Николас вспомнил довольную усмешку Фогерти, когда сегодня в полдень он появился на работе без Макса.
— О! — воскликнул он, увидев Николаса в холле больницы. — Si sic omnia!
[12]
— И, подойдя, по-отечески крепко обнял его за плечи. — Насколько я понимаю, доктор Прескотт, — заявил Фогерти, — о вас снова можно сказать «В здоровом теле здоровый дух». Надеюсь, это дурацкое недоразумение осталось в прошлом? — Фогерти понизил голос. — Ты мой протеже, Николас. Твое будущее обеспечено, если ты сам все не испортишь.
Отец Николаса был хорошо известен в медицинских кругах Бостона. Ему было совсем нетрудно следить за стремительным взлетом сына в кардиоторакальной иерархии Масс-Дженерал. И все же Николасу стало не по себе. Ему очень хотелось знать, кого и о чем расспрашивал отец.
— Он хорошо себя вел? — повторил вопрос Николас, кивая на Макса.
— Спроси у матери, — ответил Роберт. — Она в лаборатории.

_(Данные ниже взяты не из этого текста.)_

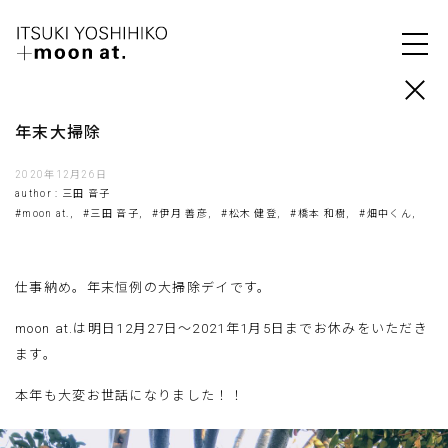
年末大掃除
2020年12月26日
author : 三田 音子
#moon at.,
#三田 音子,
#伊月 善彦,
#松木 健登,
#橋本 和樹,
#畑中くん,
仕事納め。年末恒例の大掃除デイです。
moon at.は明日12月27日〜2021年1月5日までお休みをいただき
ます。
本年も大変お世話になりました！！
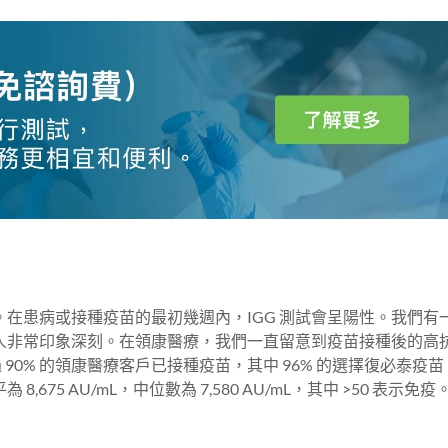
在患病或接種疫苗的最初幾週內，IGG 測試會呈陽性。我們有
人非常印象深刻。在領康醫療，我們一直留意到疫苗接種後的高
90% 的領康醫療客戶已接種疫苗，其中 96% 的選擇復必泰疫
75 AU/mL，中位數為 7,580 AU/mL，其中 >50 表示免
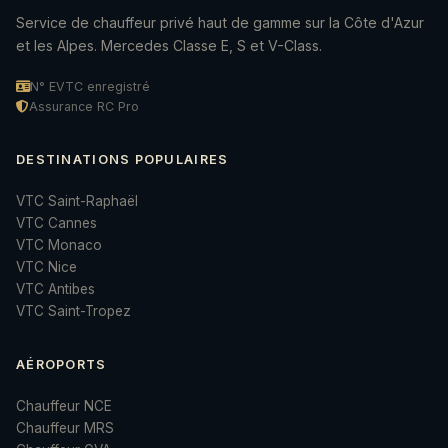
Service de chauffeur privé haut de gamme sur la Côte d'Azur
et les Alpes. Mercedes Classe E, S et V-Class.
N° EVTC enregistré
Assurance RC Pro
DESTINATIONS POPULAIRES
VTC Saint-Raphaël
VTC Cannes
VTC Monaco
VTC Nice
VTC Antibes
VTC Saint-Tropez
AÉROPORTS
Chauffeur NCE
Chauffeur MRS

Николас зашагал по коридору в Голубую комнату, где находился полукруглый черный занавес, служащий входом в рабочее место его матери. Он уже протянул руку к первой портьере, как она вдруг зашевелилась. От неожиданности он даже отпрянул назад.
— Ох, Николас, — воскликнула Астрид, — как ты меня испугал! Да и я тебя, кажется, тоже.
Она держала в руках два влажных отпечатка, от которых все еще пахло закрепителем, и помахивала ими, чтобы они поскорее высохли.
— Я видел папу, — сообщил ей Николас.
— И что же?
— И ничего, — улыбнулся Николас.
Астрид положила снимки на ближайший стол.
— Да, — задумчиво протянула она, критически разглядывая фотографии, — просто удивительно, как разлука умеет смягчать даже самых жесткосердых упрямцев. — Она выпрямилась и тихо застонала, разминая поясницу. — Как бы то ни было, но мой внук вел себя превосходно. Золото, а не ребенок. Ты заметил, что мы проехались по магазинам? В Ньютоне есть изумительный детский универмаг, а после него я просто обязана была заглянуть в ФАО Шварц
[13]
. Макс оказался на высоте. За все время он ни разу не пикнул.